June 5, 2014

a summer reading list

5 comments:
for Evelyn with love

This is most likely a list suggesting some summer reading. All of the books I am recommending are reasonably clean, although some of them are lighter than others. Or darker. 

The volumes before you have been chosen in the spirit of summer; rich with emotion and humanity, painted by character and vibrancy.
Enjoy.

I. Percy Jackson & the Olympians // Heroes of Olympus by Rick Riordan
“Look, I didn't want to be a half-blood.
If you're reading this because you think you might be one, my advice is: close this book right now. Believe whatever lie your mom and dad told you about your birth, and try to lead a normal life."
They are definitely not stories made out of raw prose and literary magic, but they still resonate with vigor; with memories and adventure and vibrant action. These stories are about the characters. All of the characters are so vividly dynamic and developed over both series. I love the way Rick Riordan translated Greek Mythology into his own stories, and to me, the Percy Jackson books will always be the height of what the world can produce for light summer reading.


II. The Thief Lord by Cornelia Funke
"Ten minutes can be a long time when you're waiting with a beating heart for something you don't understand, something you don't really want to know."
Cornelia Funke: the literary queen of my preteen years. I read The Thief Lord in two wet summer evenings, and it will still always be one of the stories I most remember. It's woven with Venice. It's woven with magic, with silver pavement and with dreams. I would also recommend Dragon Rider and the Inkworld Trilogy, also by Cornelia Funke. All of her stories have faerie dust threaded between the print.


III. The Man Who Was Thursday (A Nightmare) by G. K. Chesterton
“What are we going to do?" asked the Professor.
"At this moment," said Syme, with a scientific detachment, "I think we are going to smash into a lamppost.” 
This is quite heavier than the previous two recommendations. And considerably more insane. It's less of a story and more like the progression of a strange and philosophical nightmare; hence the subtitle. It's definitely worth the read. You'll be a bit bewildered when you close the book; a little unnerved with the absurdity. But it is still a wonderful rearrangement of letters, to me. Slightly allegorical, although I have a very vague idea to what the symbolism is referring. Feel free to plough through it as an intellectual stimulant, but don't swallow too much at one time. It could be slightly disastrous to your mental health. A good book, though.
A great book.


IV. Lord of the Flies by William Golding
“We've got to have rules and obey them. After all, we're not savages. We're English, and the English are best at everything.” 
 the plot (a very small list.):
1. an island
2. some boys
3. some smoke
4. some blood

It was terrifying. It was a very good book; vibrant and terrifying. It was terrifying because it seemed completely possible. This book is about humans, and humans are not very pretty if you take away law and order. William Golding wrote the sky and the earth and human children how they are, and it is a brilliant book.


V. Emily's Quest by Lucy Montgomery
“The ghosts of things that never happened are worse than the ghosts of things that did.” 
This book is full of my memories. There are emotions sliding out of the pages when I open them again and again.

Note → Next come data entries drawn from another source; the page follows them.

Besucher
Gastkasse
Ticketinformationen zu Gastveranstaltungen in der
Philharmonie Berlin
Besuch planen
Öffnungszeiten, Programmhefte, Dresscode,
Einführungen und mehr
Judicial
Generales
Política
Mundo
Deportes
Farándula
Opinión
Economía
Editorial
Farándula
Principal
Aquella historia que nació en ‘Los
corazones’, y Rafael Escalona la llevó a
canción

I've read many of Lucy M. Montgomery's novels, but the Emily books are the ones that resonated with me the most. The words are beautiful and rich with starlight. Ideal for late summer nights. The plot wasn't particularly captivating, but the body of the novel is made of of beautiful characters and description. This particular volume is the third in a trilogy, but could still possibly function without the first two. (A small confession: I did not read the middle book.)


VI. The Invention of Hugo Cabret by Brian Selznick
“The idea of going to the movies made Hugo remember something Father had once told him about going to the movies when he was just a boy, when the movies were new. Hugo's father had stepped into a dark room, and on a white screen he had seen a rocket fly right into the eye of the man in the moon. Father said he had never experienced anything like it. It had been like seeing his dreams in the middle of the day.” 
A beautiful book. It's built with film and clockwork steam, and it's about the movies. It's built with words and it's built with pictures. It's built with magic most of all.

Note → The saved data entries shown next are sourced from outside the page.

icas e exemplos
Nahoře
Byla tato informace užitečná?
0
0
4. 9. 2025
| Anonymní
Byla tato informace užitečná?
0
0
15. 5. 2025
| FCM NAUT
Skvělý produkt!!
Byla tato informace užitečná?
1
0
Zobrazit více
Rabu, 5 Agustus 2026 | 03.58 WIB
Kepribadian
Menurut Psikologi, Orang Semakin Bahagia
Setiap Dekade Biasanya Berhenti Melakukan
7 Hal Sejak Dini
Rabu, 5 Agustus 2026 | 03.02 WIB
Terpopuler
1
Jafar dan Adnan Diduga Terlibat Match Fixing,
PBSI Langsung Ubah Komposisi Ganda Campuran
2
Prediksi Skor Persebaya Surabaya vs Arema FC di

VII. The Prose Edda by Snorri Sturluson
“But Loki's relations with Svadilfari were such that a while later he gave birth to a colt.” 
Enough said.


VIII. The Great Gatsby by F. Scott Fitzgerald
“There must have been moments even that afternoon when Daisy tumbled short of his dreams -- not through her own fault, but because of the colossal vitality of his illusion. It had gone beyond her, beyond everything. He had thrown himself into it with a creative passion, adding to it all the time, decking it out with every bright feather that drifted his way. No amount of fire or freshness can challenge what a man will store up in his ghostly heart.” 
Ah. This one.
This may be my favourite book. Not just in this list, but in the mortal world.
I've been putting off this one review for quite a few days now, because there's so much to say and I can't say everything. But for now, this book is both beautiful and ugly. Both passionate and sad. It's the warmth of summer and the harrowing chill of the flawed human race. It's not a happy book, because the people in it are not happy people. They are real people. And real people have sad stories.